» **TEXTE À LIRE**:
----
Après avoir prêché en paraboles, sur la barque qui sert de porte-voix et de chaire, Jésus invite ses disciples à traverser le lac. Une parabole en acte. C’est le soir, il fait sombre, la barque porte-parole navigue vers l’autre rive. Les disciples s’embarquent pour une parole de foi. Mis en mouvement par la parole de Jésus, c’est aussi leur foi qui bougera jusqu’à la question : mais « qui est-il donc ? » Jésus, Parole vivante, traverse la mer avec ses amis, pour les ouvrir à la paix d’une traversée intérieure.
La mer, si vaste et si profonde, Dieu la traite comme une enfant : qui donc a retenu la mer avec des portes, quand elle jaillit du sein de l’abîme ? Quand je l’enveloppai de nuages pour lui servir de langes ; quand je lui imposai des limites : “Tu viendras jusqu’ici ! Tu n’iras pas plus loin, ici s’arrêtera l’orgueil de tes flots !” (première lecture) Et la même masse des eaux, grondante et bouillonnante, se jette dans la barque des disciples, quand le Maître dort cette nuit de traversée vers l’autre rive. Ils le réveillent et voici qu’il traite la mer comme une enfant : “silence, tais-toi !” Le silence commandé advient.
----
» **ENTRÉES DE DONNÉES**:
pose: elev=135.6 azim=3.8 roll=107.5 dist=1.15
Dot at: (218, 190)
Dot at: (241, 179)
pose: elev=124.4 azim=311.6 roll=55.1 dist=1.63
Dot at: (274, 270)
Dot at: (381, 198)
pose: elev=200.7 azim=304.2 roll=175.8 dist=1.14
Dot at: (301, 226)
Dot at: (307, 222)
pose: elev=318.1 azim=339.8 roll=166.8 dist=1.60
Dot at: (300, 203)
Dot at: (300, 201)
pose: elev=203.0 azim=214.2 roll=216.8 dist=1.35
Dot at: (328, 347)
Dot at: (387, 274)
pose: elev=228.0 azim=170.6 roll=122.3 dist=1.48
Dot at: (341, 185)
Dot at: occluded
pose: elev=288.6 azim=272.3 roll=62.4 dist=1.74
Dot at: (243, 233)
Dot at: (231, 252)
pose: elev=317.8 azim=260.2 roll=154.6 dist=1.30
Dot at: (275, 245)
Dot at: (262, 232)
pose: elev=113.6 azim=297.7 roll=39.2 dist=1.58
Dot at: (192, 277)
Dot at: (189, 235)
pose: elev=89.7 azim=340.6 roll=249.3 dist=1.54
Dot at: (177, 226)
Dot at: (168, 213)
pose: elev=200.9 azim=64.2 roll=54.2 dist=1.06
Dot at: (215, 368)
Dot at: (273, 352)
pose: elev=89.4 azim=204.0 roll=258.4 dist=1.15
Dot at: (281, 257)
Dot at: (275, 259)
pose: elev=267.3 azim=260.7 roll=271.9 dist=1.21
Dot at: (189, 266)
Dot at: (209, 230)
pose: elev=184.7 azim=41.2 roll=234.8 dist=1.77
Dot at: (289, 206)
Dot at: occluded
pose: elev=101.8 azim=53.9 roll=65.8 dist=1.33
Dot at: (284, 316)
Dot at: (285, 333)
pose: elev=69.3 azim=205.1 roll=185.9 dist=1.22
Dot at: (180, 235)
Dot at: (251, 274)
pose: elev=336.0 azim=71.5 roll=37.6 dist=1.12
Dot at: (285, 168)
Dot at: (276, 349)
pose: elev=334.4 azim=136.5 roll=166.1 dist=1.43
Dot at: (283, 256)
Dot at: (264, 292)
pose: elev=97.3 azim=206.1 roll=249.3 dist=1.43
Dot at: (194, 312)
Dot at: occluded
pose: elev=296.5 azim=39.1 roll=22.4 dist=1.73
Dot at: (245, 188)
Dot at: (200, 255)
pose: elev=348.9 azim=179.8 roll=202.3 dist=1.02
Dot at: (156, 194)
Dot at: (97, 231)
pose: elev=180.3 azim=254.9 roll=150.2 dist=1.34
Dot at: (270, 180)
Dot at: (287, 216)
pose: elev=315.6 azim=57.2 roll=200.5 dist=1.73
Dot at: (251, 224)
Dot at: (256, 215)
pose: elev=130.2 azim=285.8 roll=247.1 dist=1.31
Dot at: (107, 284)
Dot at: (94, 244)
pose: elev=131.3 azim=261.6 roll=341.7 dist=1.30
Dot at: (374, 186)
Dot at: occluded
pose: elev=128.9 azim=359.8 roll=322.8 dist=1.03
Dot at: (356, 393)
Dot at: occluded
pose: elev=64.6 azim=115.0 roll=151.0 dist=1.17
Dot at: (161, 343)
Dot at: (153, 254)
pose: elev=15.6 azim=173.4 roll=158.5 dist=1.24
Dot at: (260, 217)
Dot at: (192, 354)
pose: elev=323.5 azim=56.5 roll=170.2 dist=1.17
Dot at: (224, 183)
----
» **CONSIGNE**:
Répondez brièvement à ces questions sur le texte.
1. À quel moment de la journée les disciples naviguent-ils vers l'autre rive ?
2. De quoi Dieu enveloppe-t-il la mer pour lui servir de langes ?
3. Quels mots Jésus adresse-t-il à la mer ?

» **RÉPONSE RÉDIGÉE**:
1. Le soir.
2. De nuages.
3. « silence, tais-toi ! »